# How do I calculate zones



## PPorro (Dec 2, 2012)

I did a search maybe I did something wrong. Also I figured a trip a couple of months ago and decided it was two zones, now I don't know how I did it.

Someone point me in the right direction please?

Here's what I'm trying to do. Use my AGR points for a Roomette for part of the trip, go coach for the rest. If I figured it right and I'm going to Reno for example, then I'm coach from Chicago to Iowa and get the roomette for the rest of the trip?
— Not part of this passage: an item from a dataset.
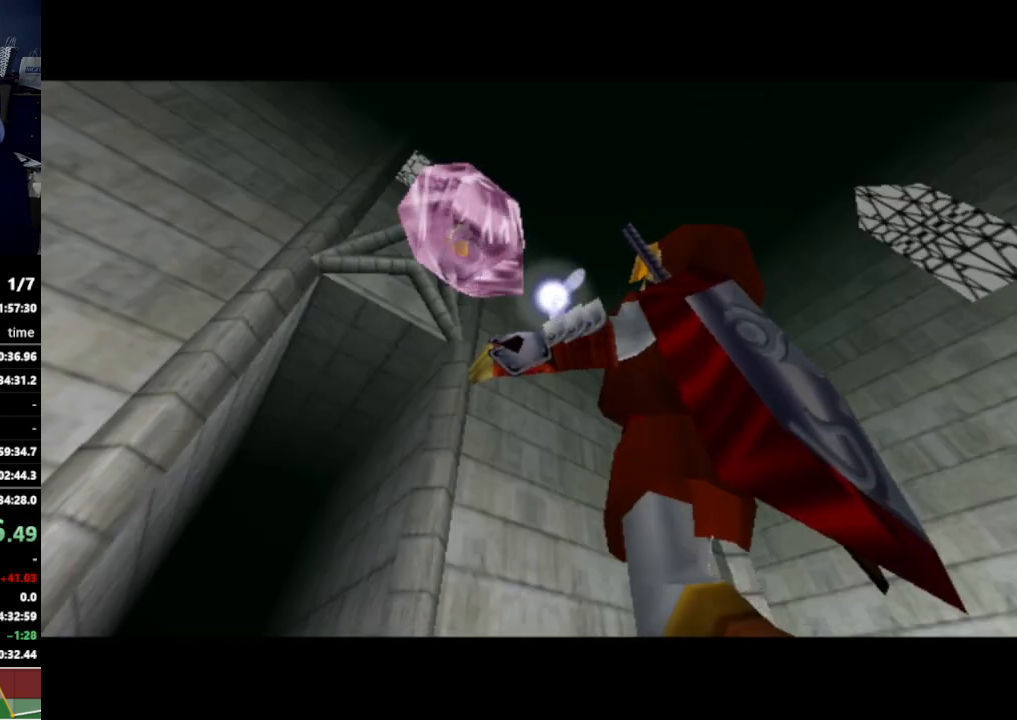
{"dt_ms": 500, "buttons": [], "left_stick": "center", "right_stick": "center", "events": []}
Where are the hard lines listed for zones?


----------



## johnny.menhennet (Dec 2, 2012)

For a trip from Chicago to Reno, the zone break would be at Denver if you're only doing the CZ. If you wanted to get more train time for the points, you could go via the EB, CS, and CZ, with the zone break at Wolf Point, MT. Either way it would be a two ozone purchase


----------



## PerRock (Dec 3, 2012)

here is the zone map.

https://www.amtrakguestrewards.com/zonemap

You count the zone you start in, any you pass thru, and the zone you end in. the NEC zone only counts when your journey begins & ends on the NEC. Cities on the borders (like Toledo, OH) 'round' down.

peter


----------



## Bob Dylan (Dec 3, 2012)

In this case as was said, it's a 2 Zone Award with Denver being the Zone Border! BUT, it will cost you 20,000 AGR Points (19,000 if you have an AGR Master Card) for a 2 Zone Roomette Award from Chicago-Reno and 20,500 ( 1 Zone Coach 5,500+ 1 Zone Roomette 15,000)if you go Coach from CHI to anywhere in the central Zone, then a Roomette to Reno! It's a No Brainer, Roomette ALL THE WAY!  (plus you get to use the Metro Lounge in Chicago and pre-board without entering the Coach Cattle Pens and Lines that Stretch Forever @ the Gates! :help: )


----------



## the_traveler (Dec 3, 2012)

A slight correction to PerRock's reply. Only consider the Northeast Zone as a zone if both your departure and destination are within that zone. Otherwise, disregard the zone and only consider the eastern zone.

Example - Both Boston and Washington are in the northeast zone, so consider the northeast zone rates. However, if the trip was from Boston to Miami, Miami is not in the northeast zone, so only consider the eastern zone rates.

The reason for the correction is that the following cities are not on the NEC but are in the northeast zone:


Portland, ME

Buffalo, NY

Montreal, Canada

Harrisburg, PA


----------



## PPorro (Dec 6, 2012)

Somehow I think I'm more confused than when I thought I was just missing something simple. :giggle: But I do have the answer.

Thanks and especially the part about going part way, being more expensive than just taking the 2 zones the whole way. I think that solves all the calculating and trying to play the system.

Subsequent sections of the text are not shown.